Menurutnya, kejujuran tentu memiliki nilai yang mahal. Sebab, orang yang jujur akan bekerja dalam sunyi.
Dia memberi contoh, seseorang yang tidak mengambil uang ketika berada di depan umum belum tentu jujur, karena tindakan itu bisa saja dilakukan hanya karena banyak orang yang melihat
“Lalu jujur akan menjadi jujur kalau perbuatan itu dalam sepi dan sunyi yang hanya diketahui oleh Tuhan dan saya sendiri memutuskan yang benar untuk tidak mengambilnya,” kata Pater Paskalis.
Selain menjadi teladan kejujuran, ia mendorong, setiap pekerja harus mampu membawa semangat kekeluargaan dan menginspirasi bagi pertumbuhan anggota.
“Mempersembahkan hari kerja kita sebagai doa kepada Tuhan karena kita menjadikan diri kita sebagai utusan pemberdayaan. Sebab, inti dari pelayanan koperasi adalah pemberdayaan anggota,” kata dia.
“Perutusan kita adalah menjadi pembawa saluran berkat bagi perubahan ekonomi dan sosial bagi anggota.”
Pada kesempatan itu, Pater Paskalis juga mendorong setiap karyawan yang berkarya di Kopdit Pintu Air mesti menjadikan dirinya sebagai benih kudus yang selalu siap dalam melayani dan memberdayakan sesama.
Melalui tema ‘Ini aku, Utuslah aku’, Pater Paskalis mengajak peserta mendalami bacaan yang mengulas tentang kegelisahan nabi Yesaya dalam menjawab panggilan Allah.

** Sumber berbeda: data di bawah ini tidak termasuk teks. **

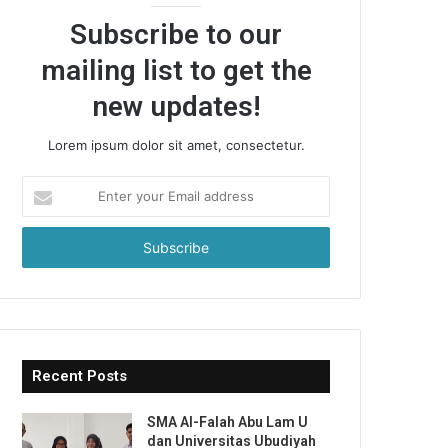
Subscribe to our
mailing list to get the
new updates!
Lorem ipsum dolor sit amet, consectetur.
Enter
your
Email
address
Recent Posts
SMA Al-Falah Abu Lam U
dan Universitas Ubudiyah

“Kegelisahan Allah tentang siapa yang akan diutus dan siapa yang mau pergi,” ujarnya.
Menurutnya, kegelisahan itu mestinya menjadi kegelisahan bagi semua orang yang bekerja di Kopdit Pintu Air.
Sebaliknya, bila semua yang bekerja di Pintu Air tidak mempunyai kegelisahan itu berarti tidak mempunyai proyeksi masa depan. Dan yang paling penting dan pertama adalah menyadari kehadiran Tuhan dalam lembaga koperasi.
“Bagaimana menghadirkan tahta Allah di meja kerja kita, aksinya adalah menjadikan dirinya sebagai teladan kejujuran,” kata Pater Paskalis.
Di akhir rekoleksi, Pater Paskalis menekankan bahwa setiap karyawan yang bekerja di Kopdit Pintu Air bukan sekadar profesi tetapi perutusan atau misi yang diberikan Allah.